Uma música para a Paixão
A meditação de Haydn sobre As sete últimas palavras de Cristo
Por Francesco d’Alfonso
ROMA, terça-feira, 3 de abril de 2012 (ZENIT.org) – Anno Domini 1786. Sexta-feira Santa. A catedral de Cádiz, sob a cúpula resplandecente de telhas douradas, cala. Até mesmo o ardente sol de Andaluzia parece empalidecer ante o madeiro da Cruz. Tudo são trevas: Cristo está morrendo. Sofrimento. Poucas palavras. Só sede.
Um solícito canônico da catolicíssima província espanhola necessita exaltar este momento de fúnebre piedade com uma pompa a mais. O estuque ainda precisa de dourado.
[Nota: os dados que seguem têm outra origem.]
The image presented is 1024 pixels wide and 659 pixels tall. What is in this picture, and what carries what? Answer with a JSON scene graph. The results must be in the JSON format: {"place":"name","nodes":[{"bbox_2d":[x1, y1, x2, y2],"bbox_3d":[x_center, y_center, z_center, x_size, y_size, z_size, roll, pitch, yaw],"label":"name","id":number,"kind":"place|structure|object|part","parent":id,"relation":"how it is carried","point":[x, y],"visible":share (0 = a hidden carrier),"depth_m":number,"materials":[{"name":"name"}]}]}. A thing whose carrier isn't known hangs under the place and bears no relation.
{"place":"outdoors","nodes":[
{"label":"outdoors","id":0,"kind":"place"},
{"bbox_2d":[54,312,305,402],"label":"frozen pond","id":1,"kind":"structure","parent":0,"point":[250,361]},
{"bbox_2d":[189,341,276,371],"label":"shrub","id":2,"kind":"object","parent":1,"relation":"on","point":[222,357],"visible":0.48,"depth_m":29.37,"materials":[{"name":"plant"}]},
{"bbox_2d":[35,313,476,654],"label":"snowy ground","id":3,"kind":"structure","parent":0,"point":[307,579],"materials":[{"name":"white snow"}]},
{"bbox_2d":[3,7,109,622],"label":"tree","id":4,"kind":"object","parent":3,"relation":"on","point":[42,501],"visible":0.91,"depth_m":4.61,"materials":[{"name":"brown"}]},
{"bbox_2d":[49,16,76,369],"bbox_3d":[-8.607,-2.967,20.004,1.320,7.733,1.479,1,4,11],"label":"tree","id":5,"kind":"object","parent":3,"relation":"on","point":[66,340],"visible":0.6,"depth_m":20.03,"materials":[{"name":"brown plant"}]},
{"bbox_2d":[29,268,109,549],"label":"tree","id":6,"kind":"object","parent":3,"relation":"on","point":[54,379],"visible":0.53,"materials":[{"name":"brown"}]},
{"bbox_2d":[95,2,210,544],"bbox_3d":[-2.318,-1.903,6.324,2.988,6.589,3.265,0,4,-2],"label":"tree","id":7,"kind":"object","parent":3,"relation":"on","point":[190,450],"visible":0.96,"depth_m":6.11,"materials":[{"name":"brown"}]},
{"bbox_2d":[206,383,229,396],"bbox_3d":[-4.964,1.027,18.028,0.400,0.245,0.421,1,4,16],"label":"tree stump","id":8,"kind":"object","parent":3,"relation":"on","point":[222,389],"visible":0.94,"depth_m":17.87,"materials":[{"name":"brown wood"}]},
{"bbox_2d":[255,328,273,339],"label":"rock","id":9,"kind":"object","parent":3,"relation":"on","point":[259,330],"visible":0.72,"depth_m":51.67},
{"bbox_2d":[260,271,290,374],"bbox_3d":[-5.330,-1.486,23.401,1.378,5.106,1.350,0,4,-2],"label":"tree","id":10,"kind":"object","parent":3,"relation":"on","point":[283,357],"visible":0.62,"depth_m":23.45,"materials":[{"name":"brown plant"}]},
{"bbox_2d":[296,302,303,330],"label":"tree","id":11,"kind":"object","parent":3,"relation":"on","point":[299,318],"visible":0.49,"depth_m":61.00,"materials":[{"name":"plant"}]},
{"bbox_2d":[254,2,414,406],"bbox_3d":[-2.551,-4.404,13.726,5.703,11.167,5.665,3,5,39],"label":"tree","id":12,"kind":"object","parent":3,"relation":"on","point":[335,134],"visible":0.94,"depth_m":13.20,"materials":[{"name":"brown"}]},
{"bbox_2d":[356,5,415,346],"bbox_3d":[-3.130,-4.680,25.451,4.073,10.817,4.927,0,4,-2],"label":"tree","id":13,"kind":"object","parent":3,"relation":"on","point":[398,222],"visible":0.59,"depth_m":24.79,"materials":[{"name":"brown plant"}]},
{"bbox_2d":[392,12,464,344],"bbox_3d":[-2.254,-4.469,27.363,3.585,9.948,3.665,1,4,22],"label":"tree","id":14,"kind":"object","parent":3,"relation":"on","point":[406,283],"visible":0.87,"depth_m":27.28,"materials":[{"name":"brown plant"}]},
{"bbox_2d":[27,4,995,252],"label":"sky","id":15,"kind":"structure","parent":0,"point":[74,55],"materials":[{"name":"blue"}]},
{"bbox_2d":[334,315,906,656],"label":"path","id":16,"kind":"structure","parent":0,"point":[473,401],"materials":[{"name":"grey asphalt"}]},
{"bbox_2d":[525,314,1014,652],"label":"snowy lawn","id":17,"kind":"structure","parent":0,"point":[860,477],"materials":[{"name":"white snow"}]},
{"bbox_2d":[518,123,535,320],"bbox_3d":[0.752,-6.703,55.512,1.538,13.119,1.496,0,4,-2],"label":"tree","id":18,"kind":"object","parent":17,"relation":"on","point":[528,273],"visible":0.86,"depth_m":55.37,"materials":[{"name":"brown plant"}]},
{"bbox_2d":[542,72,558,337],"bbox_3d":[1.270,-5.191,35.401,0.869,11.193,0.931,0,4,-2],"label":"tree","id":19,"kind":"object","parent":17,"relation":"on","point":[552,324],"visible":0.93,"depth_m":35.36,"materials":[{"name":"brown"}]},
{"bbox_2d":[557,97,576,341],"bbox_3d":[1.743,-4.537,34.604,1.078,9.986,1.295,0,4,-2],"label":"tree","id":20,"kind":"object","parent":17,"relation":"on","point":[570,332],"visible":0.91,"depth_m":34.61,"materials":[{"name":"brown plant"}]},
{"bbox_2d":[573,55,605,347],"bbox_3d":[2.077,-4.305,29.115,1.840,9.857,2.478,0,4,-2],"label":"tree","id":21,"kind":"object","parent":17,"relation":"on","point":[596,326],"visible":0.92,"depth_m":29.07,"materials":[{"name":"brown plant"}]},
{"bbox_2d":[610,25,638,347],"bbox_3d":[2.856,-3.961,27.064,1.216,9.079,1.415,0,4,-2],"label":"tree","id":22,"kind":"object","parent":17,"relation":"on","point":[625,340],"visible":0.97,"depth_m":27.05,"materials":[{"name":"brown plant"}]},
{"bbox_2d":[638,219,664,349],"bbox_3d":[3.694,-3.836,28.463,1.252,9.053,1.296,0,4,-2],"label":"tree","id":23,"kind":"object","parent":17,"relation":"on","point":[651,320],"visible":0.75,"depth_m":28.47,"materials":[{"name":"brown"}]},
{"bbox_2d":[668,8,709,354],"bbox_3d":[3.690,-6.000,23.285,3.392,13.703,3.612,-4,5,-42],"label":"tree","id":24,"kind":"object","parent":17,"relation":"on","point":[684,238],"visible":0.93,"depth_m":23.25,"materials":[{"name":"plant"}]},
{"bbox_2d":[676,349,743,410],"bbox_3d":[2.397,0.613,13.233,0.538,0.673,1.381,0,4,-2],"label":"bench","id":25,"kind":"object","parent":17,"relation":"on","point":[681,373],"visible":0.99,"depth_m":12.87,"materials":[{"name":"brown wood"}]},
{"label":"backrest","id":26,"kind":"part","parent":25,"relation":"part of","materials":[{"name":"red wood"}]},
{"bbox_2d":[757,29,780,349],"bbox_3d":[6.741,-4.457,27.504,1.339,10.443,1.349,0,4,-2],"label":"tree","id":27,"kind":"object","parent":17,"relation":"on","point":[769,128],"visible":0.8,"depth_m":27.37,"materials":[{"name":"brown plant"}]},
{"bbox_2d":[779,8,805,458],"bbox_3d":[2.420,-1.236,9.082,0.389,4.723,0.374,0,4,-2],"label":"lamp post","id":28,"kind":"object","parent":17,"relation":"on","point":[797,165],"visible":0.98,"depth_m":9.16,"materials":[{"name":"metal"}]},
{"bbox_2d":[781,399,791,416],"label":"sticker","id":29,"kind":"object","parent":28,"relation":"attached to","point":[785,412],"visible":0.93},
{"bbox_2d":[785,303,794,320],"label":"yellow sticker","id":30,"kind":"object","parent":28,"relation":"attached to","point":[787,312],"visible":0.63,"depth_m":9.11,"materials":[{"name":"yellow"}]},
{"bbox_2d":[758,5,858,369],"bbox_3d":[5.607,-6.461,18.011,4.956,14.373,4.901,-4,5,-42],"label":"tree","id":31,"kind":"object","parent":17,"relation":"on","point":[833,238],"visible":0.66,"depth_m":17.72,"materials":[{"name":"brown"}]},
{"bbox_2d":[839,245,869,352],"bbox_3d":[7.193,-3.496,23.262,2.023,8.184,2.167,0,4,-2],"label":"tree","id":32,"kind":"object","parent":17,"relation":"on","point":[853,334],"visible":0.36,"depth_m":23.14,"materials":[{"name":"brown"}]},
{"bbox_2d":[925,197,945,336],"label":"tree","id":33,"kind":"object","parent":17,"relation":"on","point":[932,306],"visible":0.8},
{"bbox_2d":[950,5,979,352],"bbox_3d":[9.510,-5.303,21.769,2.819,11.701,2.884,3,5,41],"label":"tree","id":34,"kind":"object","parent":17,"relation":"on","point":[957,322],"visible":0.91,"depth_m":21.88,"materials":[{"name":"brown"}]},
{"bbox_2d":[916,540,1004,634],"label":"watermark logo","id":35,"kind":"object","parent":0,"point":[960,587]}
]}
Falta um artista. A pessoa adequada é o devoto mestre Franz Joseph Haydn – que acostumava escrever seus manuscristo com a locução Laus Deo, ao qual o canônico encarrega uma “música instrumental” que tivesse o poder de encher de sonoridade o cenário preparado na catedral.
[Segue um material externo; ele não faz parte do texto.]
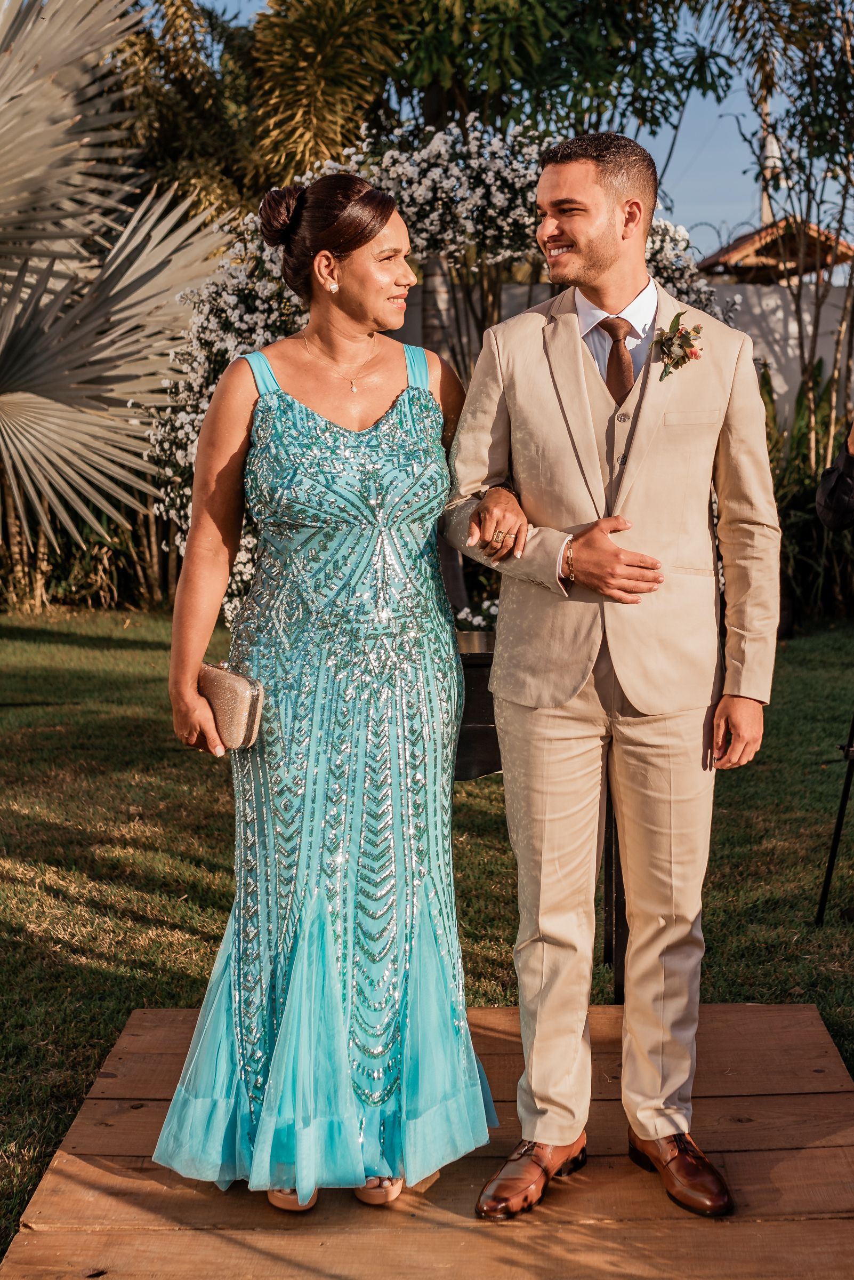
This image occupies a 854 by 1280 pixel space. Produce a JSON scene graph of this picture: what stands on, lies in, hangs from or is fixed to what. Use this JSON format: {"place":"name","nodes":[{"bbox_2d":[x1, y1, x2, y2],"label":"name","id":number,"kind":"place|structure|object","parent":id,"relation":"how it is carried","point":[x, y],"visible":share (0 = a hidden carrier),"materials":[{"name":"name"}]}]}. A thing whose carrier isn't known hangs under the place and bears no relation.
{"place":"outdoors","nodes":[
{"label":"outdoors","id":0,"kind":"place"},
{"bbox_2d":[0,603,853,1271],"label":"lawn","id":1,"kind":"structure","parent":0,"point":[195,777],"materials":[{"name":"green plant"}]},
{"bbox_2d":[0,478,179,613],"label":"shrub","id":2,"kind":"object","parent":1,"relation":"on","point":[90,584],"visible":0.42,"materials":[{"name":"green plant"}]},
{"bbox_2d":[149,120,740,622],"label":"flower arch","id":3,"kind":"object","parent":1,"relation":"on","point":[514,166],"visible":0.32,"materials":[{"name":"white plant"}]},
{"bbox_2d":[454,627,626,1001],"label":"table","id":4,"kind":"object","parent":1,"relation":"on","point":[611,840],"visible":0.26,"materials":[{"name":"black"}]},
{"bbox_2d":[758,352,853,622],"label":"shrub","id":5,"kind":"object","parent":1,"relation":"on","point":[796,514],"visible":0.43,"materials":[{"name":"green plant"}]},
{"bbox_2d":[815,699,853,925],"label":"tripod","id":6,"kind":"object","parent":1,"relation":"on","point":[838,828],"visible":1,"materials":[{"name":"black metal"}]},
{"bbox_2d":[145,0,853,281],"label":"sky","id":7,"kind":"structure","parent":0,"point":[688,136],"materials":[{"name":"blue"}]},
{"bbox_2d":[400,276,853,436],"label":"garden wall","id":8,"kind":"structure","parent":0,"point":[790,351],"materials":[{"name":"white paint"}]},
{"bbox_2d":[693,217,853,284],"label":"pavilion roof","id":9,"kind":"structure","parent":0,"point":[743,244],"materials":[{"name":"brown tile"}]},
{"bbox_2d":[815,420,853,532],"label":"person","id":10,"kind":"object","parent":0,"point":[835,487],"visible":0.96},
{"label":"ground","id":11,"kind":"structure","parent":0},
{"bbox_2d":[0,0,228,573],"label":"palm tree","id":12,"kind":"object","parent":11,"relation":"on","point":[1,21],"visible":0.98,"materials":[{"name":"plant"}]},
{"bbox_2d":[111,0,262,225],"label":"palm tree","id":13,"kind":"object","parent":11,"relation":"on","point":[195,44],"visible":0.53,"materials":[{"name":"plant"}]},
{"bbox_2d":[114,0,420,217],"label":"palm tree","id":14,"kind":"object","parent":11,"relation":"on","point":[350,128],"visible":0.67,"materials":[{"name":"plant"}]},
{"bbox_2d":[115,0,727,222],"label":"tree","id":15,"kind":"object","parent":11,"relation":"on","point":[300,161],"visible":0.71,"materials":[{"name":"green plant"}]},
{"bbox_2d":[0,1004,853,1279],"label":"wooden platform","id":16,"kind":"structure","parent":11,"relation":"on","point":[68,1160],"materials":[{"name":"brown wood"}]},
{"bbox_2d":[150,169,493,1221],"label":"woman","id":17,"kind":"object","parent":16,"relation":"on","point":[369,236],"visible":0.95},
{"bbox_2d":[196,661,265,751],"label":"clutch bag","id":18,"kind":"object","parent":17,"relation":"in","point":[230,687],"visible":0.77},
{"bbox_2d":[444,132,782,1224],"label":"man","id":19,"kind":"object","parent":16,"relation":"on","point":[596,276],"visible":0.99},
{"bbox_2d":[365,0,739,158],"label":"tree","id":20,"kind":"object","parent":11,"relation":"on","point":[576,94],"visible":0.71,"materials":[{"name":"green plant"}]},
{"bbox_2d":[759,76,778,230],"label":"pole","id":21,"kind":"object","parent":11,"relation":"on","point":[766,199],"visible":0.28,"materials":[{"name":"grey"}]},
{"bbox_2d":[722,0,853,465],"label":"tree","id":22,"kind":"object","parent":11,"relation":"on","point":[823,23],"visible":0.84,"materials":[{"name":"plant"}]}
]}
É o mesmo Haydn que envia a partitura à Breitkopf & Härtel para a publicação, que relata o acontecimento: “Os muros, as janelas, os pilares da Igreja estavam cobertos de panos pretos e somente a lâmpada pindurada no centro do teto rompia aquela solene escuridão.
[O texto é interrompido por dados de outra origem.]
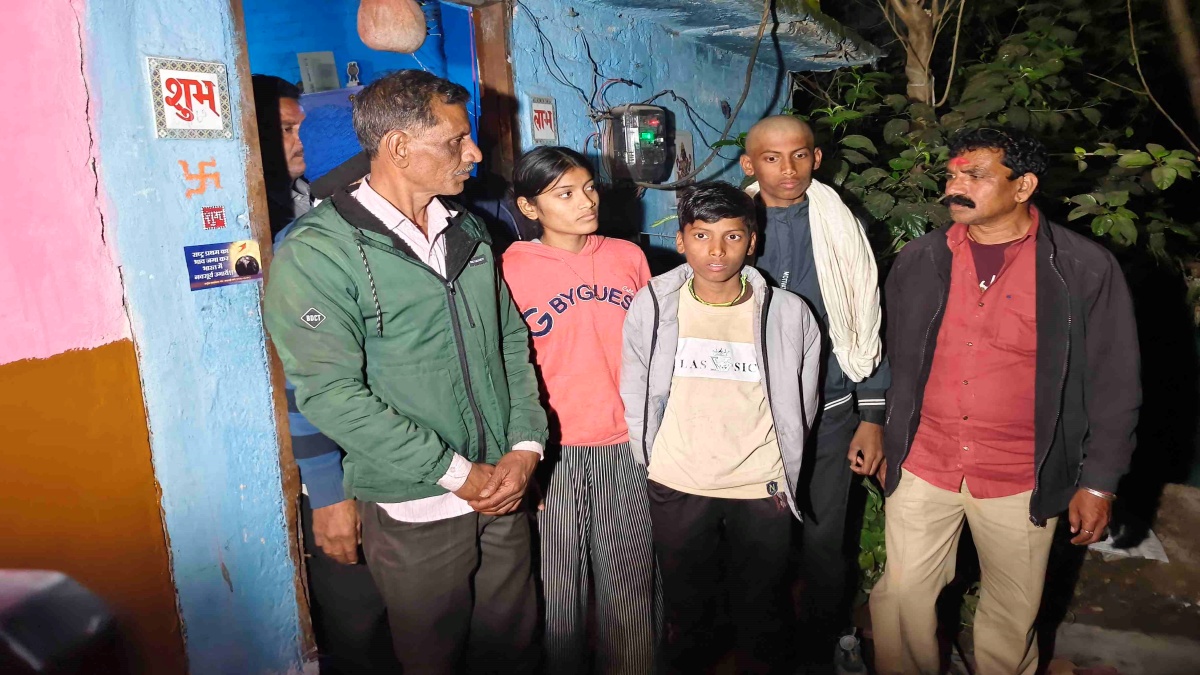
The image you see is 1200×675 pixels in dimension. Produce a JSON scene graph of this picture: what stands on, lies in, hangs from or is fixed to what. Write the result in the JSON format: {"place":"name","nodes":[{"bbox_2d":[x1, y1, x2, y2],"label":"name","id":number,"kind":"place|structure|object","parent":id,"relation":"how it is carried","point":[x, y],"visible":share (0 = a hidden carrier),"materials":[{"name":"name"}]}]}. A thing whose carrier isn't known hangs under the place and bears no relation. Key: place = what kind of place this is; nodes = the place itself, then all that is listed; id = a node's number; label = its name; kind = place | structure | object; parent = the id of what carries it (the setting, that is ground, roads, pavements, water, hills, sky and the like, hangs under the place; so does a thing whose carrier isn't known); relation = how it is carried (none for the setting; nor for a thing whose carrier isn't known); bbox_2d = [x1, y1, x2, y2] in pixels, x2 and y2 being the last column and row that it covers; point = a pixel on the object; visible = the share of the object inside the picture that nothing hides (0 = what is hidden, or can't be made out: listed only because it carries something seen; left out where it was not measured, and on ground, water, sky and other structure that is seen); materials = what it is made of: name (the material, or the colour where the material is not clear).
{"place":"outdoors","nodes":[
{"label":"outdoors","id":0,"kind":"place"},
{"bbox_2d":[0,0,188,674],"label":"pink wall","id":1,"kind":"structure","parent":0,"point":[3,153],"materials":[{"name":"pink paint"}]},
{"bbox_2d":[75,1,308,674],"label":"blue wall","id":2,"kind":"structure","parent":0,"point":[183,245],"materials":[{"name":"blue paint"}]},
{"bbox_2d":[147,56,233,139],"label":"sign","id":3,"kind":"object","parent":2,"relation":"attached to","point":[209,116],"visible":0.98,"materials":[{"name":"white tile"}]},
{"bbox_2d":[179,159,221,197],"label":"painted swastika","id":4,"kind":"object","parent":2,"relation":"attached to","point":[185,163],"visible":0.96,"materials":[{"name":"orange paint"}]},
{"bbox_2d":[201,205,226,230],"label":"sticker","id":5,"kind":"object","parent":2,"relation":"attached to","point":[209,226],"visible":0.96,"materials":[{"name":"red"}]},
{"bbox_2d":[184,239,263,290],"label":"sticker","id":6,"kind":"object","parent":2,"relation":"attached to","point":[196,258],"visible":0.89,"materials":[{"name":"blue paper"}]},
{"bbox_2d":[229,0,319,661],"label":"wooden post","id":7,"kind":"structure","parent":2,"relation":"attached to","point":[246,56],"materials":[{"name":"brown wood"}]},
{"bbox_2d":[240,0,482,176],"label":"blue wall","id":8,"kind":"structure","parent":0,"point":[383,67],"materials":[{"name":"blue paint"}]},
{"bbox_2d":[297,51,338,92],"label":"paper notice","id":9,"kind":"object","parent":8,"relation":"attached to","point":[302,67],"visible":0.95,"materials":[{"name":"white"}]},
{"bbox_2d":[345,61,360,86],"label":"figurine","id":10,"kind":"object","parent":8,"relation":"attached to","point":[352,65],"visible":0.94,"materials":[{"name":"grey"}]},
{"bbox_2d":[1,1,884,674],"label":"building","id":11,"kind":"structure","parent":0,"point":[200,153],"materials":[{"name":"paint"}]},
{"bbox_2d":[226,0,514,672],"label":"doorway","id":12,"kind":"structure","parent":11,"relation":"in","point":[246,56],"materials":[{"name":"brown wood"}]},
{"bbox_2d":[355,0,426,52],"label":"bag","id":13,"kind":"object","parent":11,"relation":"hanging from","point":[411,46],"visible":0.99,"materials":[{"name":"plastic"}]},
{"bbox_2d":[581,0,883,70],"label":"roof","id":14,"kind":"structure","parent":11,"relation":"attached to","point":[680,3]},
{"bbox_2d":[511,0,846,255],"label":"blue wall","id":15,"kind":"structure","parent":0,"point":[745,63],"materials":[{"name":"blue paint"}]},
{"bbox_2d":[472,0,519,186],"label":"wooden post","id":16,"kind":"structure","parent":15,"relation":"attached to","point":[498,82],"materials":[{"name":"brown wood"}]},
{"bbox_2d":[528,95,558,143],"label":"sign","id":17,"kind":"object","parent":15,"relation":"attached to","point":[550,136],"visible":0.96,"materials":[{"name":"white tile"}]},
{"bbox_2d":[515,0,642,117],"label":"wires","id":18,"kind":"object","parent":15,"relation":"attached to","point":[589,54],"visible":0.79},
{"bbox_2d":[603,104,673,184],"label":"electric meter","id":19,"kind":"object","parent":15,"relation":"attached to","point":[630,136],"visible":0.92,"materials":[{"name":"grey plastic"}]},
{"bbox_2d":[673,131,695,183],"label":"poster","id":20,"kind":"object","parent":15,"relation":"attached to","point":[684,142],"visible":0.73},
{"bbox_2d":[643,0,775,183],"label":"cable","id":21,"kind":"object","parent":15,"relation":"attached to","point":[762,24],"visible":0.94,"materials":[{"name":"black plastic"}]},
{"bbox_2d":[848,480,1199,674],"label":"ground","id":22,"kind":"structure","parent":0,"point":[1172,611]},
{"bbox_2d":[855,477,887,589],"label":"plant","id":23,"kind":"object","parent":22,"relation":"on","point":[869,558],"visible":0.22,"materials":[{"name":"green plant"}]},
{"bbox_2d":[870,128,1141,674],"label":"man","id":24,"kind":"object","parent":22,"relation":"on","point":[1044,333],"visible":0.99},
{"bbox_2d":[1088,521,1169,562],"label":"paper","id":25,"kind":"object","parent":22,"relation":"on","point":[1120,551],"visible":0.38,"materials":[{"name":"white paper"}]},
{"label":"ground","id":26,"kind":"structure","parent":0},
{"bbox_2d":[0,568,125,674],"label":"dark object","id":27,"kind":"object","parent":26,"relation":"on","point":[44,594],"visible":0.97,"materials":[{"name":"black"}]},
{"bbox_2d":[251,74,311,226],"label":"man","id":28,"kind":"object","parent":26,"relation":"on","point":[285,108],"visible":0.32},
{"bbox_2d":[262,86,388,674],"label":"person","id":29,"kind":"object","parent":26,"relation":"on","point":[322,491],"visible":0.26},
{"bbox_2d":[267,71,549,674],"label":"man","id":30,"kind":"object","parent":26,"relation":"on","point":[383,356],"visible":0.99},
{"bbox_2d":[498,143,659,674],"label":"girl","id":31,"kind":"object","parent":26,"relation":"on","point":[543,206],"visible":0.92},
{"bbox_2d":[621,180,819,674],"label":"boy","id":32,"kind":"object","parent":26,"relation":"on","point":[756,303],"visible":1},
{"bbox_2d":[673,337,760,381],"label":"shirt print","id":33,"kind":"object","parent":32,"relation":"attached to","point":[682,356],"visible":0.91,"materials":[{"name":"white"}]},
{"bbox_2d":[737,115,891,674],"label":"man","id":34,"kind":"object","parent":26,"relation":"on","point":[793,138],"visible":0.74},
{"bbox_2d":[748,176,884,383],"label":"white towel","id":35,"kind":"object","parent":34,"relation":"on","point":[879,316],"visible":0.65,"materials":[{"name":"white fabric"}]},
{"bbox_2d":[884,0,947,108],"label":"tree","id":36,"kind":"object","parent":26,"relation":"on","point":[912,28],"visible":0.75,"materials":[{"name":"plant"}]},
{"bbox_2d":[790,1,1199,286],"label":"shrub","id":37,"kind":"object","parent":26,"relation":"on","point":[1053,63],"visible":0.54,"materials":[{"name":"green plant"}]},
{"bbox_2d":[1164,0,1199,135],"label":"tree trunk","id":38,"kind":"object","parent":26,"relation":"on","point":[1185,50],"visible":0.96,"materials":[{"name":"brown"}]}
]}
Ao meio-dia, as portas se fechavam e começava a cerimônia. Depois de uma breve função, o bispo subia ao púlpito e pronunciava a primeira das sete palavras (ou frases) fazendo um discurso sobre ela. Depois do qual descia do púlpito e se prostrava ante o altar. Este intervalo de tempo se enchia com a música”.
Do encontro entre a barroca vontade de um sacerdote de província e o gênio musical de Haydn nasce a “Música instrumental sobre as sete últimas palavras do nosso Redentor na cruz – ou Sete Sonatas com uma introdução e ao final um terremoto”, na versão original para orquestra, à qual seguem em 1787 uma transcrição para quarteto de arcos e uma redução para piano e, em 1796, uma versão em forma de oratório, para coro e orquestra, com texto de um canônico de Passau.
Uma introdução, Adágio e majestoso, e uma conclusão, Presto e com toda força, -- o terremoto que emocionou o Calvário, segundo o relato do Evangelho de Mateus – marcam as sete palavras:
Pater, dimitte illis, quia nesciunt quid faciunt, Hodie mecum eris in Paradiso, Mulier, ecce filius tuus, Deus meus, Deus meus, utquid derilinquisti me?, Sitio, Consummatum est, In manus tuas, Domine, commendo spiritum meum. Palavras dolorosas, pronunciadas pelo Filho de Deus que sacrifica de modo cruento a vida para a salvação do homem; palavras íntimas e comovedoras, que Haydn transfigura em música, até o ponto de querer que fossem escritas debaixo da parte do primeiro violino, para que os executores pudessem viver mais intensamente as notas que estavam tocando. Notas que não terminam com a morte, mas que continuam em vórtice até um final luminoso, prefiguração da vitória de Cristo sobre a morte, na Ressurreição.
Não por casualidade Haydn começa o Terremoto em Dó menor e o termina com tonalidade maior, marcando assim a relação íntima com o texto evangélico. Vencendo a morte, Cristo derrotou definitivamente as trevas: a música consegue captar plenamente a transcendência deste mistério, procedendo lentamente, dolorosamente, para a luz. Se é verdade que esta composição é um “equivalente sonoro das pinturas e das esculturas das Igrejas rococó da Europa Católica, cuja finalidade era a de induzir igualmente ao arrependimento e à paz do espírito” (David Wyn Jones), é também verdade qeu consegue olhar além da esfera sensível, além da perspectiva do visível. Embora consiga mostrar com comoção todas as chagas do Crucifixo, até mesmo a garganta seca, Haydn não pinta um quadro da Paixão.
Através da força das palavras, não pronunciadas porém ouvidas, contempla o inefável mistério do amor e o traduz em notas. Que a paixão e morte de Cristo não são mais do que um ato de amor. Por amor, o mais belo dos filhos do homem se faz Aquele que não tem nem aparência nem beleza. Amor, sinfonia de luz. Amor, música que desperta da sonolência da noite. Amor, harmonia entre o céu e a terra. Amor, cato de toda a criação. Laus Deo.